Neither side can win the civil war in Syria — which has reached a stalemate — and Damascus will call for a cease-fire with the rebels at proposed peace talks in Geneva, the country's deputy prime minister said in an interview with the Guardian
"Neither the armed opposition nor the regime is capable of defeating the other side," Qadri Jamil told the newspaper. "This zero balance of forces will not change for a while."
In addition, Syria’s economy had lost about $100 billion during the war, he said, twice the country's national production — and it can't afford to lose any more.
Any truce would be "under international observation," which would be provided by neutral or friendly countries, Jamil said, insisting he was speaking for the Damascus government. Syrian rebels have repeatedly refused to attend cease-fire talks unless President Bashar Assad is removed from power.
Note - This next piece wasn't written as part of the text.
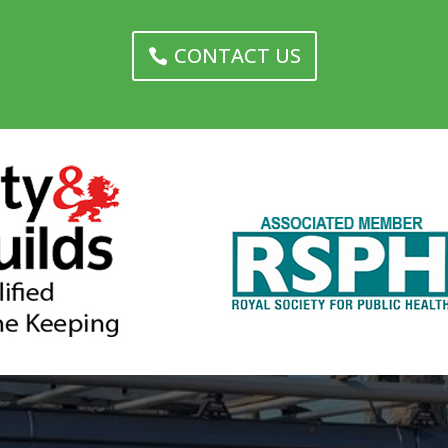
CONTACT US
The deputy prime minister’s statements are the first time Syria has said what it will propose at the anticipated summit, the Guardian says.
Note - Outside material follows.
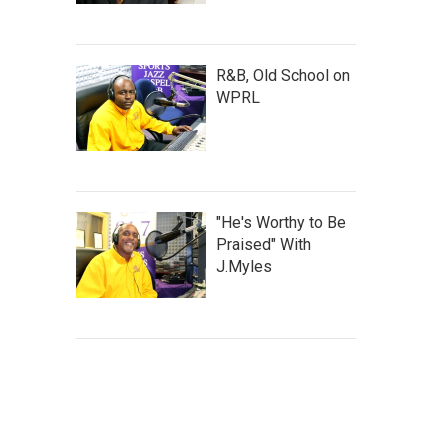
R&B, Old School on
WPRL
"He's Worthy to Be
Praised" With
J.Myles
"An end to external intervention, a cease-fire, and the launching of a peaceful political process in a way that the Syrian people can enjoy self-determination without outside intervention and in a democratic way,” Jamil told the Guardian."The paradox now is that the U.S. is trying to give the SNC the leading role. We're fed up with this monopolistic view.
"Let nobody have any fear that the regime in its present form will continue. For all practical purposes the regime in its previous form has ended. In order to realize our progressive reforms we need the West and all those who are involved in Syria to get off our shoulders," he said.